The New York Times, in its article "Obama Visits Capitol to Press Republicans on Stimulus Plan", quotes President Obama urging legislators to "put politics aside and do the American people's business right now."
"Representative John A. Boehner of Ohio, the House Republican leader, said after the meeting that significant philosophical differences remained between the president and the Republicans, but they also agreed on several fronts. The mere fact of the meeting, he said, was an early sign of a willingness by the White House to solicit input from all sides. ...
But even before the president stepped into the meeting, Republican leaders in the House asked their members during a closed-door meeting on Tuesday to oppose the recovery plan unless significant adjustments are made before the bill comes up for a vote on Wednesday. ...
“The goal is to seek their input,” Robert Gibbs, a White House spokesman, said of the meetings with Republicans. “He wants to hear their ideas. If there are good ideas — and I think he assumes there will be — we will look at those ideas.”
- Jeff Zeleny, The New York Times
When Republicans are in control, in the White House and Congress, they ride roughshod over feckless Democrats. When the G.O.P. is not in power, they play a partisan game of obstructionism, and cry phony fouls.

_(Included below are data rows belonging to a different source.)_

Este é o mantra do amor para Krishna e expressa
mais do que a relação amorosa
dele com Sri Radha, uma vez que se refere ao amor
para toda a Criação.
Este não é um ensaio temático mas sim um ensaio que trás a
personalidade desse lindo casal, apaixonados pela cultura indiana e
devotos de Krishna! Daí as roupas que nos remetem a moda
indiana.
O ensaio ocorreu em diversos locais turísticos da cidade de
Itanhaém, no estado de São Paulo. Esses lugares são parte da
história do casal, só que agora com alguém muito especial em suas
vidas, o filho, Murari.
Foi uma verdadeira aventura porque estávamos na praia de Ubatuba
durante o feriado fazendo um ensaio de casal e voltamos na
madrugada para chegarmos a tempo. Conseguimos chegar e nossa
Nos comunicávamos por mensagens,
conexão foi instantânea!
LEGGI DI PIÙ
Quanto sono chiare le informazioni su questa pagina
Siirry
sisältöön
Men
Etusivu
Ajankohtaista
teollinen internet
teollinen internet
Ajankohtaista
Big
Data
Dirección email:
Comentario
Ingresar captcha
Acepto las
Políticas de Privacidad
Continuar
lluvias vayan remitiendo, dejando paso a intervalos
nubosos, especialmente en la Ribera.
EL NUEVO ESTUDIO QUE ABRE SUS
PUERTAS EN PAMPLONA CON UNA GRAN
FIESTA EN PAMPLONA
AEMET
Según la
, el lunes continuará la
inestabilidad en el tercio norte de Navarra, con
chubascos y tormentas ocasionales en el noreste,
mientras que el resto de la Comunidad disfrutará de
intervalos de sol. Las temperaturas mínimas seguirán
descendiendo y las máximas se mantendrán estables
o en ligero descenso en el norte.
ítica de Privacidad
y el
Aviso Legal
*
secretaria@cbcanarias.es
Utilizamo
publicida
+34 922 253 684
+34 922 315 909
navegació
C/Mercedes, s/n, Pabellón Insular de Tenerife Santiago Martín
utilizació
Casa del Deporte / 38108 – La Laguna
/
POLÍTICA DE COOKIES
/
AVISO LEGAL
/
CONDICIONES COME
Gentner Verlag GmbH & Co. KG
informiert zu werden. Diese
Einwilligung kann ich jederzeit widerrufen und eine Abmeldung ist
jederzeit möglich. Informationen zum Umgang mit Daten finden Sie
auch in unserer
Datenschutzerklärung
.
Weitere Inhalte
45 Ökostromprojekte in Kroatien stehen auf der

As Bob Herbert writes today in his New York Times column, "The Same Old Song", "When the G.O.P. talks, nobody should listen."
"The question that I would like answered is why anyone listens to this
crowd anymore. G.O.P. policies have been an absolute backbreaker for
the middle class. (Forget the poor. Nobody talks about them anymore,
not even the Democrats.) The G.O.P. has successfully engineered a
wholesale redistribution of wealth to those already at the top of the
income ladder and then, in a remarkable display of chutzpah, dared
anyone to talk about class warfare. ...
When the G.O.P. talks, nobody should listen. Republicans have argued, with the collaboration of much of the media, that they could radically cut taxes while simultaneously balancing the federal budget, when, in fact, big income-tax cuts inevitably lead to big budget deficits. We listened to the G.O.P. and what do we have now? A trillion-dollar-plus deficit and an economy in shambles."